Pointing an Economic Finger
There’s plenty of blame to go around, but…
I must admit to being surprised by the 63% of the national electorate in the latest McClatchy-Marist Poll who still thinks that President Obama largely inherited the country’s economic woes. The percentage is down from the 80% who expressed this view two years ago. But, you’d think that by now more of the recession minded voters would be placing their displeasure at the doorsteps of the current occupant of the White House. If these numbers hold as the president swings into campaign mode, expect Obama to mention it every now and then. Maybe a little more than that!
Tea-Partiers…Are You serious?
Well, it seems like I’m surprised yet again from the recent national poll. This time, it’s the Tea Party crowd that caught me off guard. On the question of cutting Medicare and Medicaid to deal with the deficit, 70% of these anti-spending, anti-big government voters object to going after these programs.
What’s a Washington Pol to Do?
And now, for the understatement of the year (decade? ages?)… Voters around the nation are very dissatisfied with the political leadership in Washington. 64% think the nation is headed in the wrong direction. President Obama’s approval rating is stuck at 40-something.
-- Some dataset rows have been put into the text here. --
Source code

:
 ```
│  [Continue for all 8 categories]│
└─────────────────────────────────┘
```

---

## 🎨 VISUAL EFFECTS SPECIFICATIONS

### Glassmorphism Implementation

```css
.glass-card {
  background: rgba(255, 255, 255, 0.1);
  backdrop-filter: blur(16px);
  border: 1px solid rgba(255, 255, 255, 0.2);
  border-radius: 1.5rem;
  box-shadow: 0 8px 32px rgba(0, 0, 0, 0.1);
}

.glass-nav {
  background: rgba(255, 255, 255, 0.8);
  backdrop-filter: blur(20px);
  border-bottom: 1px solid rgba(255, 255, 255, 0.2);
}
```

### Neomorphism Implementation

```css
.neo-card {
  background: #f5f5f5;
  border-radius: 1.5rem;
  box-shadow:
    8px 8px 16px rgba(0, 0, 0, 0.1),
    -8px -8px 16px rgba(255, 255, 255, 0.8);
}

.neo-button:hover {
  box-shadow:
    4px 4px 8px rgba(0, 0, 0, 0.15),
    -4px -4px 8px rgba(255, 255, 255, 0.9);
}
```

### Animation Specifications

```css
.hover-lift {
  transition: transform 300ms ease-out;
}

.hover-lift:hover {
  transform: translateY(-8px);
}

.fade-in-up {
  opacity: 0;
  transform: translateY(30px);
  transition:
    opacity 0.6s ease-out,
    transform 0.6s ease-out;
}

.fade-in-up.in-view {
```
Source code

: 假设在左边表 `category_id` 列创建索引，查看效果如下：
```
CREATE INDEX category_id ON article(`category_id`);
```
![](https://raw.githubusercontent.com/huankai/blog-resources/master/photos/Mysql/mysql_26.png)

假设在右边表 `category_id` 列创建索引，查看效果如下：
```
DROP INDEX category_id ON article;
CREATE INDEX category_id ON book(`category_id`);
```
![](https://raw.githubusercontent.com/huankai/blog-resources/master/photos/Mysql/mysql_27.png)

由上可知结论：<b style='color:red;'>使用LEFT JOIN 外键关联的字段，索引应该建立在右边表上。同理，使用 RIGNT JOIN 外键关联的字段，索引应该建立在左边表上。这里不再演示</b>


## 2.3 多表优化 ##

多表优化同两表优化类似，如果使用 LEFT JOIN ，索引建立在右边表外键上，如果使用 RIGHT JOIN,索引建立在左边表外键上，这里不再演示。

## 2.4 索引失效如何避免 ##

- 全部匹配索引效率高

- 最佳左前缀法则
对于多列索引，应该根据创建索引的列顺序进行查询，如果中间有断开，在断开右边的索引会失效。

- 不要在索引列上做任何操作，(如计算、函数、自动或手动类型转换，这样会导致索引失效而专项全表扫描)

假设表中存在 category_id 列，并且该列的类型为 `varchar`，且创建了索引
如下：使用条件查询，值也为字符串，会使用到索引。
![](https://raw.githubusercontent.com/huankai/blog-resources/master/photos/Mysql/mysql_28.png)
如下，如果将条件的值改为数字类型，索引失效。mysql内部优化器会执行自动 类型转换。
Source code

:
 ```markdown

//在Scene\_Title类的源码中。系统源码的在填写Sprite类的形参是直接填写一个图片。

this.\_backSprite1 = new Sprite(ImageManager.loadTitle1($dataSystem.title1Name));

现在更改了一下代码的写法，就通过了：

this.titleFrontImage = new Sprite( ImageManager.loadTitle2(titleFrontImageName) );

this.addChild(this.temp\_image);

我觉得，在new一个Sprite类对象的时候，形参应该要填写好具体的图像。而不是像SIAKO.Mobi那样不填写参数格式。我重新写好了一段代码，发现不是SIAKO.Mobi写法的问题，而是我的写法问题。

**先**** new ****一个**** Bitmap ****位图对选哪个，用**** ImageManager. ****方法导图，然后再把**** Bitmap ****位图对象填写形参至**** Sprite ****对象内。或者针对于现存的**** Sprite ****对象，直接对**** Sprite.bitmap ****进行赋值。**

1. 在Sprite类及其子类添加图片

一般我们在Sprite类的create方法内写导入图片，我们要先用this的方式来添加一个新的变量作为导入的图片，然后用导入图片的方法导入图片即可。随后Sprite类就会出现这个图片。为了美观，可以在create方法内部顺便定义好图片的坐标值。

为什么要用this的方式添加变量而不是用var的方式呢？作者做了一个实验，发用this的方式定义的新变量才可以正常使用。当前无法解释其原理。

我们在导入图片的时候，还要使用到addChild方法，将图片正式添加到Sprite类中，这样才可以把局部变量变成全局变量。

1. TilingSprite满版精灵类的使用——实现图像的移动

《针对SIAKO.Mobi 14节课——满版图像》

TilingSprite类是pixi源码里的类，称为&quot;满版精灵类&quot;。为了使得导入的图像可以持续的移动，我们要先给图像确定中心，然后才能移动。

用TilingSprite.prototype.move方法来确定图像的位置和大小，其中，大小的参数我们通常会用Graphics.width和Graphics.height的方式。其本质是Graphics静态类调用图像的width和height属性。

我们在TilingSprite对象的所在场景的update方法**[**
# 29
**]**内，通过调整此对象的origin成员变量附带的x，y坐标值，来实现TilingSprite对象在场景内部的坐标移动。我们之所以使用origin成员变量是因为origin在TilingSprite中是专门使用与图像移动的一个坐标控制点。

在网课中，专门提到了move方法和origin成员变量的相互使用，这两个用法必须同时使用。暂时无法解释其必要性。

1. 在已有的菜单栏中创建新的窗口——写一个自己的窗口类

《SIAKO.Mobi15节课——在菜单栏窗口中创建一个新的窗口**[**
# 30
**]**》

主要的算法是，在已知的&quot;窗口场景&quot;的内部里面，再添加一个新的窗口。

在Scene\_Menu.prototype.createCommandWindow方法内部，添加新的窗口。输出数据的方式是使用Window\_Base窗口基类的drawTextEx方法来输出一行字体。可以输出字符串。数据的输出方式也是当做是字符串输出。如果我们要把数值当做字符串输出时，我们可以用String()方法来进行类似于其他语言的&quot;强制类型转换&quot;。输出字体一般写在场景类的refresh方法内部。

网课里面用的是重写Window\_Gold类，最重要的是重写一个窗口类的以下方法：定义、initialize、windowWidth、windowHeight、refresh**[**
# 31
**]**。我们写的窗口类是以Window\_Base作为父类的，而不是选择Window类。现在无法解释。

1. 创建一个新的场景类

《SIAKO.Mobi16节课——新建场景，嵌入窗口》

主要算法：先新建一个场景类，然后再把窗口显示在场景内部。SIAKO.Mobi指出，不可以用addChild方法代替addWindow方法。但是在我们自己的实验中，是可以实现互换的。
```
But, only 34% approve of job the Congressional Democrats are doing. As for the beneficiaries of last November’s political shellacking of the president, well, the GOP in Congress bottoms out at a 30% approval rating.
The Congressional Top Spot
Not surprisingly, the top priority for voters is for Washington to reduce the deficit. But, the devil is definitely in the details. There is a wide chasm between the public sentiments and what Washington is likely to deliver. A majority of voters, 54%, do not want to reduce military spending. A full 80% oppose cuts in Medicare and Medicaid. And, more than two out of three voters oppose raising the debt ceiling to deal with the federal budget deficit. The Obama proposal to raise taxes on the wealthy has substantial support with voters but will clearly face major obstacles in becoming law.
What’s a Washington pol to do? So far, the public has been served with very little beyond partisan bickering and posturing and the approaching elections are unlikely to help.